We had a couple of seeds to add to the smaller spaces. I don’t know what trees these came from but they are like a half version of the helicopter seeds. Actually, I couldn’t really identify any of the leaves either, other than those from the oak trees. I realised that this was information I used to know as a child and have somehow lost over the years. I shall therefore be hunting down some kind of tree book for children that ToddlerGirl and I can use this year and for hopefully years to come to learn more about identifying trees from their leaves and seeds, and about their life cycles.

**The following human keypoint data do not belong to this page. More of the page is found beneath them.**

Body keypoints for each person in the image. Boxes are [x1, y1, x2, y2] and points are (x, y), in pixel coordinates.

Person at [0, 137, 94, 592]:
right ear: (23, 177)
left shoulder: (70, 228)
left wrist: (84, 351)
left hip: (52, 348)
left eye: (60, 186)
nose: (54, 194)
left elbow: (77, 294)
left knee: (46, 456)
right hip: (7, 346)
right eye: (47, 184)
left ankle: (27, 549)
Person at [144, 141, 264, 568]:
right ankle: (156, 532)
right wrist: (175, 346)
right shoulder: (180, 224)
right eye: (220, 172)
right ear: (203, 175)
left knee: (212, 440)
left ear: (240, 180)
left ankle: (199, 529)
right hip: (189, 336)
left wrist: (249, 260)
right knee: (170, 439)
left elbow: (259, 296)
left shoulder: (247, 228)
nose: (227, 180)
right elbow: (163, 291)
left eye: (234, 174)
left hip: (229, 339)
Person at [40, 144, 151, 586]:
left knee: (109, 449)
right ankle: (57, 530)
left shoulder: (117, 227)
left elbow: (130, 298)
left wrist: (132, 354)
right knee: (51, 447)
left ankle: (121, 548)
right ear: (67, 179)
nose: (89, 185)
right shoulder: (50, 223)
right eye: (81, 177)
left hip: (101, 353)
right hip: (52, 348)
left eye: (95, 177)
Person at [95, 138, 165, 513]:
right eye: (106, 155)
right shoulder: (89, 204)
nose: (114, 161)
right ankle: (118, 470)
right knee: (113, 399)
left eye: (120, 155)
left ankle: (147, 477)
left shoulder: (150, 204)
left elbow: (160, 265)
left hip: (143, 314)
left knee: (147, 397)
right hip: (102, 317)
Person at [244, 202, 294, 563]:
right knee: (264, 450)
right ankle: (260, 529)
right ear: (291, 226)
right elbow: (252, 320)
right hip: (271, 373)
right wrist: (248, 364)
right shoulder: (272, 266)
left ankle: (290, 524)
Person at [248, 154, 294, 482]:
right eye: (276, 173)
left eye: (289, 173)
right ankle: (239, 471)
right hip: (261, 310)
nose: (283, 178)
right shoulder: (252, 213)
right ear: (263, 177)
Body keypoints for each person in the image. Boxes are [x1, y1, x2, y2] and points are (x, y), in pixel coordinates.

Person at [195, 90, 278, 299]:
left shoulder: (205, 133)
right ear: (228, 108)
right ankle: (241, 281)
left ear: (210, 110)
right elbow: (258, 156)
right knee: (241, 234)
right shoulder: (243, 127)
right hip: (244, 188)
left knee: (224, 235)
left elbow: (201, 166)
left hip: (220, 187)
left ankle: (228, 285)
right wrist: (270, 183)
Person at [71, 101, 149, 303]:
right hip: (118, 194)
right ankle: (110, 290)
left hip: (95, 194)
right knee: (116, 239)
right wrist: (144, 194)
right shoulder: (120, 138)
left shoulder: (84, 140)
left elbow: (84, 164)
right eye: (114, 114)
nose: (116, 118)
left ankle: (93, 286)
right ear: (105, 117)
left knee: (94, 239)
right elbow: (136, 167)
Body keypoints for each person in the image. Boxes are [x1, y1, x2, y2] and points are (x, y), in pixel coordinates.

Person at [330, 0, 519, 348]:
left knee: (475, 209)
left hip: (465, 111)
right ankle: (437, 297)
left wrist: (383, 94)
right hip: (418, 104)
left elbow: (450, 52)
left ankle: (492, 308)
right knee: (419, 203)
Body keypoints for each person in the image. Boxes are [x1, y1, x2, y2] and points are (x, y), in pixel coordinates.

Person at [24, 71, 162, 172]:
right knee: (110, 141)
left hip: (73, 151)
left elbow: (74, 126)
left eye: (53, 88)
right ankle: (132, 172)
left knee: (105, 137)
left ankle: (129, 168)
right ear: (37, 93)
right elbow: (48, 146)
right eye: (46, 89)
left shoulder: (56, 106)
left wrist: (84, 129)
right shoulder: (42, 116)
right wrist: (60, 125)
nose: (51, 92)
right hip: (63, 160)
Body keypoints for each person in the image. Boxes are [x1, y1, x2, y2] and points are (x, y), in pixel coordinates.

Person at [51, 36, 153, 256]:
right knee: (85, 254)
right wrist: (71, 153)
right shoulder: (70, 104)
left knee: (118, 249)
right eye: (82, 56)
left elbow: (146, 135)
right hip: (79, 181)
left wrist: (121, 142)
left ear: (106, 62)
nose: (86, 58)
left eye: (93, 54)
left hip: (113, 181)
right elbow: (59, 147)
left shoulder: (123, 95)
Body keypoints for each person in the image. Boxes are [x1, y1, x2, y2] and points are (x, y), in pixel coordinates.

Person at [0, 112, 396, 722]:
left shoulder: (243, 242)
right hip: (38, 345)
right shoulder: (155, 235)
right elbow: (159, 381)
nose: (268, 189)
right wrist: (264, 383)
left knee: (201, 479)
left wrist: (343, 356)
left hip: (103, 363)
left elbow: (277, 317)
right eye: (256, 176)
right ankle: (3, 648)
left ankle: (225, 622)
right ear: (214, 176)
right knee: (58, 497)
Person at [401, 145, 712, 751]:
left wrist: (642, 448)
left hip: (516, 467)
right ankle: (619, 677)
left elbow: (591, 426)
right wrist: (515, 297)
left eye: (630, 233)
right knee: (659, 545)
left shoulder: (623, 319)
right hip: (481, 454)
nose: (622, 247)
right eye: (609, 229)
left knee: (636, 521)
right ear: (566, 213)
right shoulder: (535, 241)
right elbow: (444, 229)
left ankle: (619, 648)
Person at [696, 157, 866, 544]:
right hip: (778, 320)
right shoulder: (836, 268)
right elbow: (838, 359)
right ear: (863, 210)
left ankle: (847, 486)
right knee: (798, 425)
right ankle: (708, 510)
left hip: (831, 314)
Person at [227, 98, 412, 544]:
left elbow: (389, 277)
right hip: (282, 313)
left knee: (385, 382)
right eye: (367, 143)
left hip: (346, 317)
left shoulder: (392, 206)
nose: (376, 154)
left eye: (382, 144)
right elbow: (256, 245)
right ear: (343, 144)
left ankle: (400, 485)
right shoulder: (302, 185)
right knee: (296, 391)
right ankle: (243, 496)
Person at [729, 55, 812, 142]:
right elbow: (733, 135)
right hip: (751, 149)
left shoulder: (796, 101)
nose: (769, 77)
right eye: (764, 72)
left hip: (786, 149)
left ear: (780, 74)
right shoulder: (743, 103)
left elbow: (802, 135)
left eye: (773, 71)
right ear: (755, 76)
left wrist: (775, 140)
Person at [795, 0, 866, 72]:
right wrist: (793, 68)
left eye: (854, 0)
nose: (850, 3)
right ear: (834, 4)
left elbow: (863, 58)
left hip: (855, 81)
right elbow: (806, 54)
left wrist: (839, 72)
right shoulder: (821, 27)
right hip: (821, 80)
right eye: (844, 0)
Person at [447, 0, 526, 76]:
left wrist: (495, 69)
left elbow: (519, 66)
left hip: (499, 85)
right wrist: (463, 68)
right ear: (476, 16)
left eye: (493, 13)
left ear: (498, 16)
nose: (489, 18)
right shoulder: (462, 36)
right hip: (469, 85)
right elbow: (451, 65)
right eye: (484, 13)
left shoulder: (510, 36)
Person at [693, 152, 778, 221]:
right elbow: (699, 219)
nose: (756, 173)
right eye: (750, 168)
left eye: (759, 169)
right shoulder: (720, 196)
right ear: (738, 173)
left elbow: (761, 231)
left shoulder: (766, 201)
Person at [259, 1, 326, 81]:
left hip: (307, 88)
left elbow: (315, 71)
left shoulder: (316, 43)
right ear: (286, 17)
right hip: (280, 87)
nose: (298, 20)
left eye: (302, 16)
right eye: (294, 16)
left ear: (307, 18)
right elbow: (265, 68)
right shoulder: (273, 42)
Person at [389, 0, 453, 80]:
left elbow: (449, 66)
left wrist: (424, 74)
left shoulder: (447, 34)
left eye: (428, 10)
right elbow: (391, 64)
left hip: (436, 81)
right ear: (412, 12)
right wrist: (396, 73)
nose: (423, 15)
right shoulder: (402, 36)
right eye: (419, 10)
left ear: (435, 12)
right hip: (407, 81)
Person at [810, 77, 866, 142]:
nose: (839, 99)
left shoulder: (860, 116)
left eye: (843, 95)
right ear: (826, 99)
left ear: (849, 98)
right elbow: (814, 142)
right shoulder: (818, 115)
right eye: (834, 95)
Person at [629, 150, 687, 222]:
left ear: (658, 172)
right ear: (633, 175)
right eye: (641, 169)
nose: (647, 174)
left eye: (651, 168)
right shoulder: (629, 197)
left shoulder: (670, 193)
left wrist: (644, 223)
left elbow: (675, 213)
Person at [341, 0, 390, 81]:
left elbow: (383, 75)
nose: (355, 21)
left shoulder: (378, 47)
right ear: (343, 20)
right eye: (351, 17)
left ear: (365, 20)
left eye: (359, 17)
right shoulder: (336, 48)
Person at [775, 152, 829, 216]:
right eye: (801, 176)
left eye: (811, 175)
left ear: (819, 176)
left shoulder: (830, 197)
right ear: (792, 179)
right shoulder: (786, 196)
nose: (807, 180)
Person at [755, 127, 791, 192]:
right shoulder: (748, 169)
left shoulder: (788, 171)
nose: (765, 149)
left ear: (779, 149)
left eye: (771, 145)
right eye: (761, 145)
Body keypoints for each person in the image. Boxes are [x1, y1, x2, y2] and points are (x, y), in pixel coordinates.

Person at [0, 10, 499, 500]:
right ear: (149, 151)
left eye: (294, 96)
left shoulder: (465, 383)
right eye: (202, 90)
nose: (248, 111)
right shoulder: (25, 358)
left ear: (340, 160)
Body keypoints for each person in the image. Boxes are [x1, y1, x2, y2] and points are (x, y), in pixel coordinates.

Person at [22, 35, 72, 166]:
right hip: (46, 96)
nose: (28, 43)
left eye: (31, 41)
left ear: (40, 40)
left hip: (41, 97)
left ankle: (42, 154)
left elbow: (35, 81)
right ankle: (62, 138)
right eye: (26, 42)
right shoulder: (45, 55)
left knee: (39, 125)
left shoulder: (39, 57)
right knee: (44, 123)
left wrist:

The seeds worked well on the sticky window but we discovered that the spiky conker cases were too heavy to stay up. There were so many different things to talk about while ToddlerGirl made her collage, I found it to be a brilliant learning activity as well as a creative one.
When pretty much all of the sticky film had been covered, I removed it from the window and added another layer of sticky film over the top. It was good timing as ToddlerGirl was just beginning to loose interest in the activity, starting to play with the left over leaves and a couple of twigs. With our collage sealed, I debated whether to do anything further with it. I was thinking we could make some sort of frame and then hang it on string; maybe cut out some different shapes or even a leaf shape… In the end, I decided to leave it alone. If ToddlerGirl was a bit older and interested in doing something else with it, I think that would have been a great extension to the activity, though.
I hung the sealed collage back on our window but higher up to stop little fingers tearing it down. It really looks quite beautiful. We have had a lot of sunshine, which lights up the leaves wonderfully. We all enjoy looking at this at mealtimes and ToddlerGirl will comment on it: “Look at my leaves! Look at the sunshine!”.
The other day, we had the curtains drawn for some reason and I realised that the collage was casting a brilliant shadow with the sun behind it. Before I had a chance to point it out, ToddlerGirl suddenly noticed that there was a pattern appearing on our plain curtains and jumped off the sofa to go and investigate! She was fascinated, peering behind the curtain to look at the collage and then back at the shadow. We talked in very simple terms about what was causing the effect which she seemed to understand, as we have looked at shadows previously in the park.
This was such a ridiculously easy activity to set up and do, yet we have got a lot of fun and interest out of it. ToddlerGirl is very proud of her collage and so am I; I think it looks gorgeous on our window with the autumn sunshine behind it and will be quite sad when I come to take it down!